• Brano fornito
++++++++

Zavarka prima – durante – e dopo circa 12 ore di riposo (notare l’impronta del dito perchè ho voluto assaggiarla… bbbbonaaaaa)
Venerdí – STESSO GIORNO, SERA – 5 minuti di lavoro – Fare la opara o terzo impasto cosí: versare il secondo impasto nella terrina piú grande della zavarka. Amalgamare bene tutti gli ingredienti, infarinare leggermente, e far lievitare coperto per circa 12 ore (sempre al fresco).
 
A sinistra, il secondo impasto e la zavarka, pronti per diventare terzo impasto (o opara). Al centro si inizia la fusione. A destra la opara mescolata

Opara infarinata prima e dopo 12 ore circa di lievitazione (sempre in borsa termica)
Sabato – QUARTO GIORNO, MATTINO – 1 h di lavoro piú un po´ di impegno per le ultime fasi – Aggiungere progressivamente i restanti 360 g di farina agli ingredienti della opara. Prendetevela con calma. Ci vorrá quasi un´oretta per rendere omogenea la massa. Per amalgamare ho usato il pestello di legno del mortaio. (Io non concordo perché ormai c’è del sale, ma per chi fosse partito con un lievito diverso da quello di segale, e volesse crearsene uno, in questa fase viene consigliato di prelevare circa 200 grammi di impasto, infarinarlo, incartarlo con cartaforno e metterlo in un contenitore in frigo per le volte successive).

Opara prima e dopo l´aggiunta dei restanti 360 g di farina
Ora ungere bene “il forno olandese” (praticamente una teglia in ghisa con coperchio tipo quelle per fare il pane senza impasto. Io ho usato una teglia pyrex con coperchio) e adagiarvi l´impasto. Livellare con una spatola che bagnerete leggermente, coprire con cartaforno (io l´ho dimenticata) e il coperchio.

Impasto adagiato nella teglia di pyrex unta e poi livellato con spatola bagnata
Mettere in forno giá caldo con la lucetta accesa a lievitare per un´ora e mezza circa (27-28°C). Il livello dell´impasto non dovrá comunque superare di un paio di cm. il bordo della teglia.
Dopo questo periodo, tirare delicatamente fuori la teglia, togliere coperchio e cartaforno; punzecchiare con uno stuzzicadenti in una ventina di punti la superficie dell´impasto affondando per 1 cm circa o poco piú (per far sí che in cottura la calotta non si stacchi dal pane stesso).

Nel forno a lucetta accesa per 1h e 1/4 e poi fuori a punzecchiare (naturalmente mi si è leggermente sgonfiato togliendo il coperchio)
Riposizionare la teglia – questa volta senza coperchio – all´interno del forno freddo.

++++++++

• Estratto della fonte
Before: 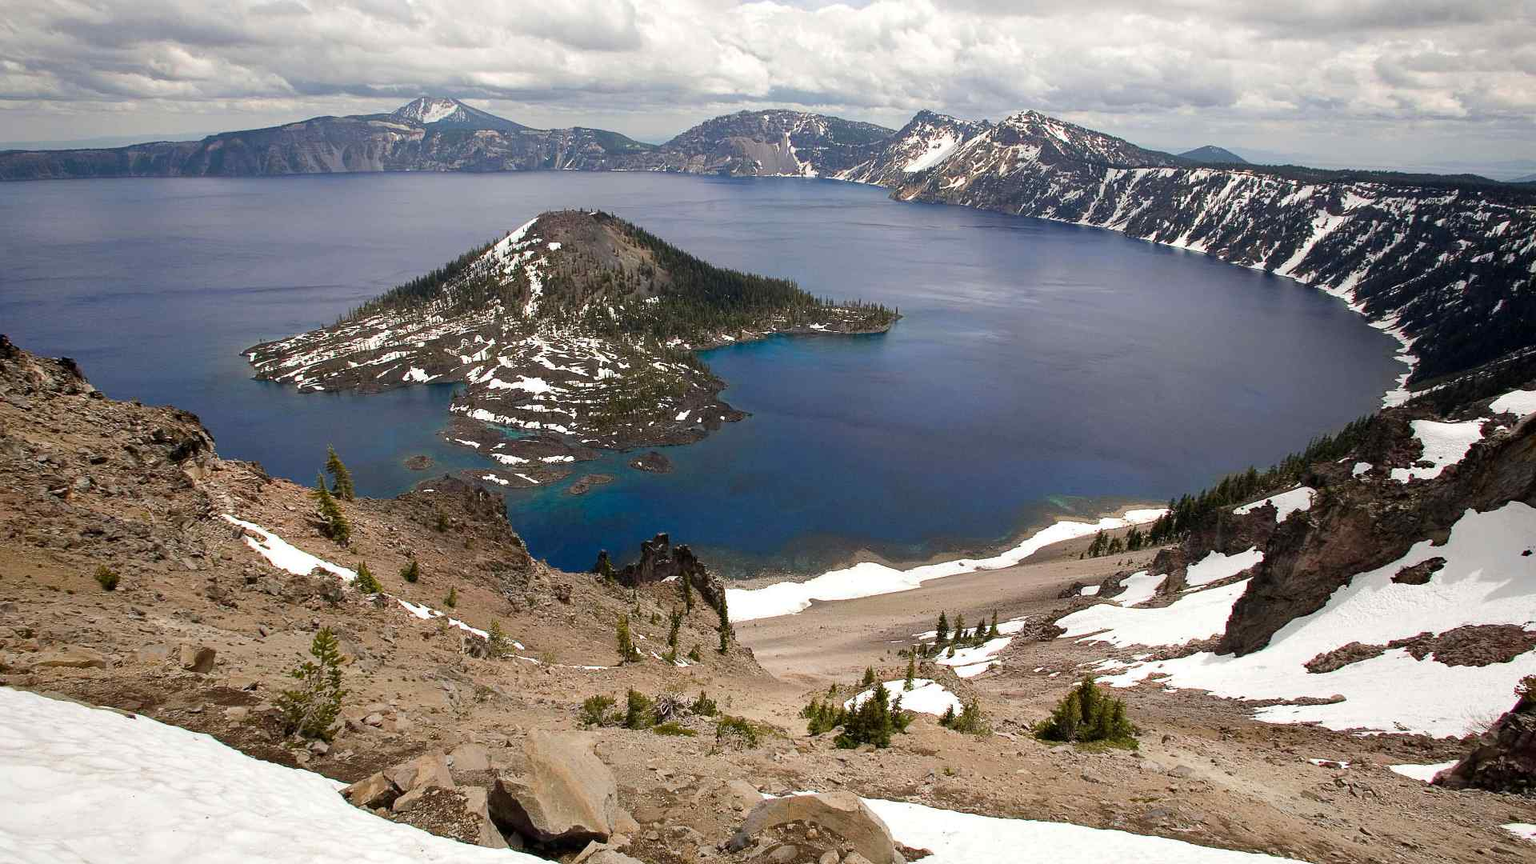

++++++++

• Compiti da svolgere
a) Trascrivi dal brano sulla ricetta il passaggio compreso tra "Opara prima e" e "bordo della teglia.", estremi inclusi.
b) Rispondi in base al brano sulla ricetta:
(i) Per quante ore circa deve lievitare coperto il terzo impasto?
(ii) Quanti grammi di farina restanti si aggiungono il sabato mattina?
(iii) A quale temperatura lievita l'impasto nel forno con la lucetta accesa?

• Risposte ai compiti
a)
Opara prima e dopo l´aggiunta dei restanti 360 g di farina
Ora ungere bene “il forno olandese” (praticamente una teglia in ghisa con coperchio tipo quelle per fare il pane senza impasto. Io ho usato una teglia pyrex con coperchio) e adagiarvi l´impasto. Livellare con una spatola che bagnerete leggermente, coprire con cartaforno (io l´ho dimenticata) e il coperchio.

Impasto adagiato nella teglia di pyrex unta e poi livellato con spatola bagnata
Mettere in forno giá caldo con la lucetta accesa a lievitare per un´ora e mezza circa (27-28°C). Il livello dell´impasto non dovrá comunque superare di un paio di cm. il bordo della teglia.

b)
(i) Per circa 12 ore.
(ii) 360 g.
(iii) A 27-28°C.